**TASK GOAL**
Reproduce every line of the rows below, from the very start down to and including the line containing "Extract, Simmondsia Chinensis".

**SOURCE DATA**

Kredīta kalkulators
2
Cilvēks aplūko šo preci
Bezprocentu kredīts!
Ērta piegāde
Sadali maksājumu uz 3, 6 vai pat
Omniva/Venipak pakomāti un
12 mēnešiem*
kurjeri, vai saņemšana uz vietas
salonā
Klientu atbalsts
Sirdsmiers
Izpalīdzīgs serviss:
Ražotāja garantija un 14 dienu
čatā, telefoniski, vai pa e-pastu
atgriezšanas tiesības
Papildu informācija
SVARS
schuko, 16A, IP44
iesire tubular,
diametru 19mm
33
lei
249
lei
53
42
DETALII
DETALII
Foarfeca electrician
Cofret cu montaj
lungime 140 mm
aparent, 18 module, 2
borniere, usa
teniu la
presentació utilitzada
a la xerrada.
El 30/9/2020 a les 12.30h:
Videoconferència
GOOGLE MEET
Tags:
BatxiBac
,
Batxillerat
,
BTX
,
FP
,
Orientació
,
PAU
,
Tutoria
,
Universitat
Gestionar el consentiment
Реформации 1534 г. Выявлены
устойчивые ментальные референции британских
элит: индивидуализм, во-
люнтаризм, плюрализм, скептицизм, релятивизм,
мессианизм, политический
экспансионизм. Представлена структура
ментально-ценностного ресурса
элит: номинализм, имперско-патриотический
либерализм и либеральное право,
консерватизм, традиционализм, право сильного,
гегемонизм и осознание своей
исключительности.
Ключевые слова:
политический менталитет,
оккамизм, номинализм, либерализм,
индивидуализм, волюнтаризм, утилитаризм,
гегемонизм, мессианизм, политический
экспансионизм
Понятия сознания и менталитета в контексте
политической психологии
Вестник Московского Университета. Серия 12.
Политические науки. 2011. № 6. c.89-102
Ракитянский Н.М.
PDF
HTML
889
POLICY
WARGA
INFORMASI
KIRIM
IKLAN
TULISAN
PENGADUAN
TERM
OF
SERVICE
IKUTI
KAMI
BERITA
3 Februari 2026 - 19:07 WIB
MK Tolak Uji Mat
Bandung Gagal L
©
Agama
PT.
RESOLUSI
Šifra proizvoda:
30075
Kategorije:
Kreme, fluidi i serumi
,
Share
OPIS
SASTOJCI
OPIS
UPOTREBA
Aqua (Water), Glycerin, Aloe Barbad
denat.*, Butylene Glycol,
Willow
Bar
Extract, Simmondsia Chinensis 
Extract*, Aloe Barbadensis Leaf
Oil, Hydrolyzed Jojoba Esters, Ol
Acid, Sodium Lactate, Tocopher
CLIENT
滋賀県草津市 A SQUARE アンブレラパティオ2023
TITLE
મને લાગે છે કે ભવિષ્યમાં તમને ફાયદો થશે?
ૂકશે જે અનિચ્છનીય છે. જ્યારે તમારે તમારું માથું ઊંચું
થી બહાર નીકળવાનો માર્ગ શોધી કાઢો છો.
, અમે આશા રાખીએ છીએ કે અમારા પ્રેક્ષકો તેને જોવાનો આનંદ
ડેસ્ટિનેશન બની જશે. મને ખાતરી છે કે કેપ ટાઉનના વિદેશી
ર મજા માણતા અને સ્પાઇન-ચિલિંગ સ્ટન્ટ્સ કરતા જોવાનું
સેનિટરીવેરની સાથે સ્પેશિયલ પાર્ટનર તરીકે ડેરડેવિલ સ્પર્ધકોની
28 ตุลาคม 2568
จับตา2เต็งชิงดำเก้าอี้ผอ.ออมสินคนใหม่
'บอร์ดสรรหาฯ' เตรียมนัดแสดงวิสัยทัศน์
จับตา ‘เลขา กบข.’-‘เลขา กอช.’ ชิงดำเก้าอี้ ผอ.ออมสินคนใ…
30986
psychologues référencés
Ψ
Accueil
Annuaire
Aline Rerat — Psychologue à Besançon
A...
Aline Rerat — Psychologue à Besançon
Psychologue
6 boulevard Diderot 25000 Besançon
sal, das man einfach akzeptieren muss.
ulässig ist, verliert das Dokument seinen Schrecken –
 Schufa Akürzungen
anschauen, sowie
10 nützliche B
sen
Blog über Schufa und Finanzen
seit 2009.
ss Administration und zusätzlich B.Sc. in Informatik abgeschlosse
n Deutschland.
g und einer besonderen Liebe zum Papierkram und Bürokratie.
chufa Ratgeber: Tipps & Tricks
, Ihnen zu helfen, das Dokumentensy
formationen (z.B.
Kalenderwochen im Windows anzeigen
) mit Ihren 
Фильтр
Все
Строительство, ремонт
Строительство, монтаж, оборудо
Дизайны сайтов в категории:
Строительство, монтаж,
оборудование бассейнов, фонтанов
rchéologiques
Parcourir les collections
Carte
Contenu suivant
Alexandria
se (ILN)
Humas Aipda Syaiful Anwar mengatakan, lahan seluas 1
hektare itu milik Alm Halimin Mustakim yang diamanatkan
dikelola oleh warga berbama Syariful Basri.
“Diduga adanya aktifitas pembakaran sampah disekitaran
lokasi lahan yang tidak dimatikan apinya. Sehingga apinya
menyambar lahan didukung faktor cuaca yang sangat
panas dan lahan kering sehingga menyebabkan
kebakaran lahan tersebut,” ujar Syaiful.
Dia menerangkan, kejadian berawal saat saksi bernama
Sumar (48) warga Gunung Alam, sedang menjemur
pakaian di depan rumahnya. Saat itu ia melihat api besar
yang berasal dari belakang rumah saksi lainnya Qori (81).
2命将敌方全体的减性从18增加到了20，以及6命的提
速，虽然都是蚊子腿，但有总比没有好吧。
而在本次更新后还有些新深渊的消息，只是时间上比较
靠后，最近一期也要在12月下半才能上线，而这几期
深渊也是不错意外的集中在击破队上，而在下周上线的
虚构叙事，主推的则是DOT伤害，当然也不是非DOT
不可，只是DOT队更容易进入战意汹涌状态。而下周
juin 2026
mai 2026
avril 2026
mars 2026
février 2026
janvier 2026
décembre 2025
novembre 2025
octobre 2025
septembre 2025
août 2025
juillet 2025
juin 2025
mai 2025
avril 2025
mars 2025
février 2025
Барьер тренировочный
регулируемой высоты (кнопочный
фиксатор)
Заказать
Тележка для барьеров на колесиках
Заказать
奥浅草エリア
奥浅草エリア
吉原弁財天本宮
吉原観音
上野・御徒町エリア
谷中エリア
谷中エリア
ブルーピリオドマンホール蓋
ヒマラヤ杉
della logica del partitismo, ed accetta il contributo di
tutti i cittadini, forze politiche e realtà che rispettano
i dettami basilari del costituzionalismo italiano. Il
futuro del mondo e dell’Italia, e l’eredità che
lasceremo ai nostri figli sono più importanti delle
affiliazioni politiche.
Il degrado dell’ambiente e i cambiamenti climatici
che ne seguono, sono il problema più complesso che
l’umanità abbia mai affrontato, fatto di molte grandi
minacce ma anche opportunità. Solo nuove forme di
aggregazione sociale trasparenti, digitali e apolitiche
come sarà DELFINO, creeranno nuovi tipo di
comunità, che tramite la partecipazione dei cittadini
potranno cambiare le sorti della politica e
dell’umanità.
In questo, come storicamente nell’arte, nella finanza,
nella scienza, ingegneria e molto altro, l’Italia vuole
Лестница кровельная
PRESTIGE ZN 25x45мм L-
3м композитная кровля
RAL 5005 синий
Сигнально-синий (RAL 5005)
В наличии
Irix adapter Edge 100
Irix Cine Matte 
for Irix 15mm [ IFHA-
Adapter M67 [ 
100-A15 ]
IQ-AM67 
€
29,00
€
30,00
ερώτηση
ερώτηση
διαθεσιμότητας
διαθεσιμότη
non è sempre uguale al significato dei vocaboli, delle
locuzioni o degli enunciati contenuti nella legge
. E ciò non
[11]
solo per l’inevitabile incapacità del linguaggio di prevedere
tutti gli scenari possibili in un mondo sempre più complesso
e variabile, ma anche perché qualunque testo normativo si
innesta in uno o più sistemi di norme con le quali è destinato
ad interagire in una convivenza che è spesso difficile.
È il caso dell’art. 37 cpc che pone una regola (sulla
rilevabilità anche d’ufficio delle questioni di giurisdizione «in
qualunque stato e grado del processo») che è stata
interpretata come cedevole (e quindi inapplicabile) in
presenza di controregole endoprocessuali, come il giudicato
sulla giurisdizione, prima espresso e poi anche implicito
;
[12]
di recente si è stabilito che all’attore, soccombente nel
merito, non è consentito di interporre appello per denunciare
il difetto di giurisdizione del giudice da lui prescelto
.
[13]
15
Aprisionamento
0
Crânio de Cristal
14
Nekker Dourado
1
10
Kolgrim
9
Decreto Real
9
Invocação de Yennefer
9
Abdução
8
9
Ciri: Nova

**ANSWER TO THIS TASK**
Kredīta kalkulators
2
Cilvēks aplūko šo preci
Bezprocentu kredīts!
Ērta piegāde
Sadali maksājumu uz 3, 6 vai pat
Omniva/Venipak pakomāti un
12 mēnešiem*
kurjeri, vai saņemšana uz vietas
salonā
Klientu atbalsts
Sirdsmiers
Izpalīdzīgs serviss:
Ražotāja garantija un 14 dienu
čatā, telefoniski, vai pa e-pastu
atgriezšanas tiesības
Papildu informācija
SVARS
schuko, 16A, IP44
iesire tubular,
diametru 19mm
33
lei
249
lei
53
42
DETALII
DETALII
Foarfeca electrician
Cofret cu montaj
lungime 140 mm
aparent, 18 module, 2
borniere, usa
teniu la
presentació utilitzada
a la xerrada.
El 30/9/2020 a les 12.30h:
Videoconferència
GOOGLE MEET
Tags:
BatxiBac
,
Batxillerat
,
BTX
,
FP
,
Orientació
,
PAU
,
Tutoria
,
Universitat
Gestionar el consentiment
Реформации 1534 г. Выявлены
устойчивые ментальные референции британских
элит: индивидуализм, во-
люнтаризм, плюрализм, скептицизм, релятивизм,
мессианизм, политический
экспансионизм. Представлена структура
ментально-ценностного ресурса
элит: номинализм, имперско-патриотический
либерализм и либеральное право,
консерватизм, традиционализм, право сильного,
гегемонизм и осознание своей
исключительности.
Ключевые слова:
политический менталитет,
оккамизм, номинализм, либерализм,
индивидуализм, волюнтаризм, утилитаризм,
гегемонизм, мессианизм, политический
экспансионизм
Понятия сознания и менталитета в контексте
политической психологии
Вестник Московского Университета. Серия 12.
Политические науки. 2011. № 6. c.89-102
Ракитянский Н.М.
PDF
HTML
889
POLICY
WARGA
INFORMASI
KIRIM
IKLAN
TULISAN
PENGADUAN
TERM
OF
SERVICE
IKUTI
KAMI
BERITA
3 Februari 2026 - 19:07 WIB
MK Tolak Uji Mat
Bandung Gagal L
©
Agama
PT.
RESOLUSI
Šifra proizvoda:
30075
Kategorije:
Kreme, fluidi i serumi
,
Share
OPIS
SASTOJCI
OPIS
UPOTREBA
Aqua (Water), Glycerin, Aloe Barbad
denat.*, Butylene Glycol,
Willow
Bar
Extract, Simmondsia Chinensis 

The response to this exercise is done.